Joins¶
Colnade supports typed joins between DataFrames with different schemas.
Join condition¶
When you compare columns from different schemas with ==, Colnade creates a JoinCondition instead of a regular BinOp:
# Same schema → BinOp[Bool] (filter expression)
Users.age == 30
# Different schemas → JoinCondition
Users.id == Orders.user_id
Performing a join¶
joined = users.join(orders, on=Users.id == Orders.user_id)
# joined is JoinedDataFrame[Users, Orders]
The how parameter controls the join type:
users.join(orders, on=Users.id == Orders.user_id, how="inner") # default
users.join(orders, on=Users.id == Orders.user_id, how="left")
users.join(orders, on=Users.id == Orders.user_id, how="outer")

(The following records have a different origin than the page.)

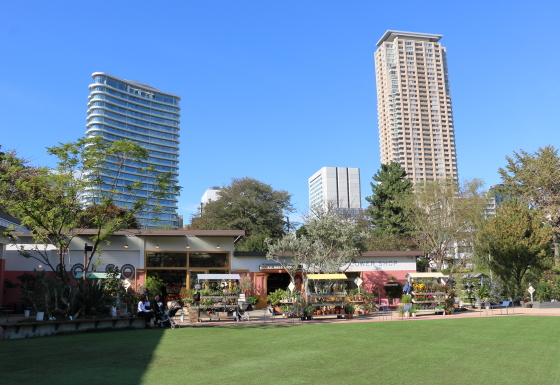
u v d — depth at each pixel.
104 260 28.80
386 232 49.88
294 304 23.72
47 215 18.39
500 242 32.53
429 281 29.33
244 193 59.78
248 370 9.23
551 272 36.53
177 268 29.92
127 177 119.88
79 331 16.27
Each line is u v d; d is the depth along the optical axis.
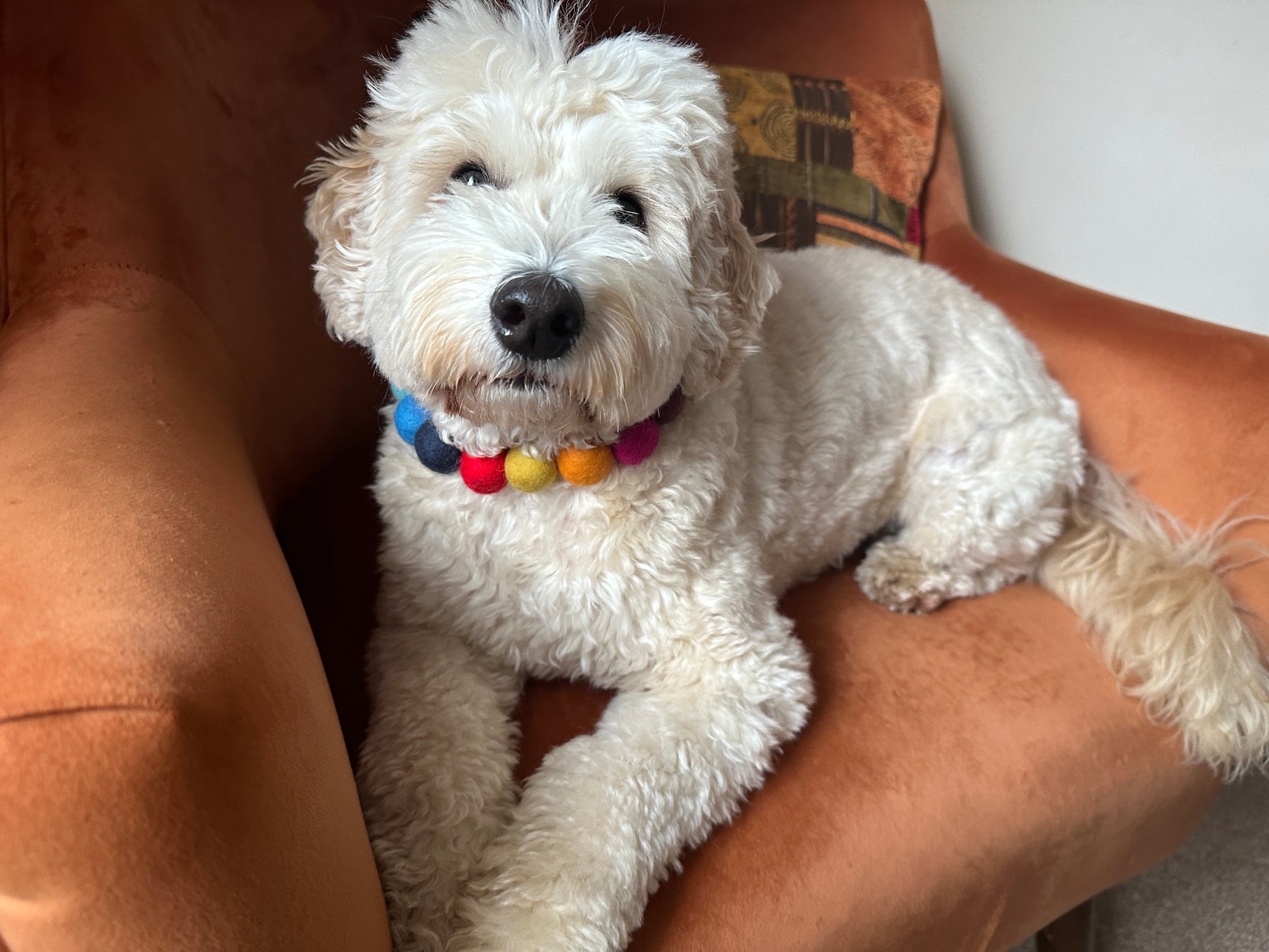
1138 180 1.84
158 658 0.47
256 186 1.08
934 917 0.91
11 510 0.56
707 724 0.93
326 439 1.25
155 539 0.55
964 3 1.90
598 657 1.00
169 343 0.82
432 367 0.78
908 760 0.98
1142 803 1.06
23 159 0.87
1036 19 1.83
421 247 0.79
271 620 0.57
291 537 1.20
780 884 0.86
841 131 1.60
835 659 1.12
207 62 1.03
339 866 0.60
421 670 0.95
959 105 1.99
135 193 0.90
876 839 0.91
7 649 0.47
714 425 1.01
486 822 0.86
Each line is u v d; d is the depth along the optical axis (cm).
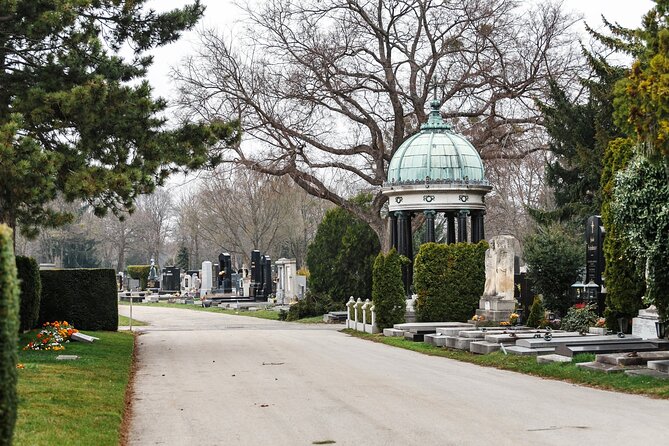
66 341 2548
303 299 5241
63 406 1395
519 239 6731
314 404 1530
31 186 2130
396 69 5266
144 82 2572
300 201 9275
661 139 1576
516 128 5081
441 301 3438
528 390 1694
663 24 1761
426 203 4100
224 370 2116
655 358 1889
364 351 2662
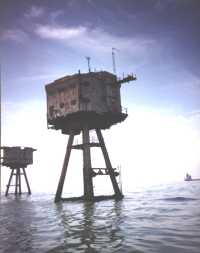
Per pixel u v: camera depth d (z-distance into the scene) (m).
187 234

users.join(orders, on=Users.id == Orders.user_id, how="cross")
JoinedDataFrame¶
JoinedDataFrame[S, S2] accepts columns from either schema. All schema-preserving operations return JoinedDataFrame[S, S2]:
joined.filter(Users.age > 25) # filter by left schema column
joined.filter(Orders.amount >= 100) # filter by right schema column
joined.sort(Users.name) # sort
Flattening with cast_schema¶
Use cast_schema to flatten a JoinedDataFrame into a single-schema DataFrame:
class UserOrders(Schema):
user_name: Column[Utf8] = mapped_from(Users.name)
user_id: Column[UInt64] = mapped_from(Users.id)
amount: Column[Float64]
result = joined.cast_schema(UserOrders)
# result is DataFrame[UserOrders]
Disambiguating shared column names¶
When both schemas have a column with the same name (e.g., both Users and Orders have id), use mapped_from to specify which source you want:
class JoinOutput(Schema):
user_id: Column[UInt64] = mapped_from(Users.id) # from Users
order_id: Column[UInt64] = mapped_from(Orders.id) # from Orders
amount: Column[Float64] # unambiguous name match
Without mapped_from, ambiguous column names (present in both schemas) are skipped during name matching and will produce a SchemaError for missing columns.
Explicit mapping¶
For full control, pass an explicit mapping dict:
result = joined.cast_schema(Output, mapping={
Output.person_name: Users.name,
Output.total: Orders.amount,
})
Explicit mapping takes the highest precedence, overriding both mapped_from and name matching.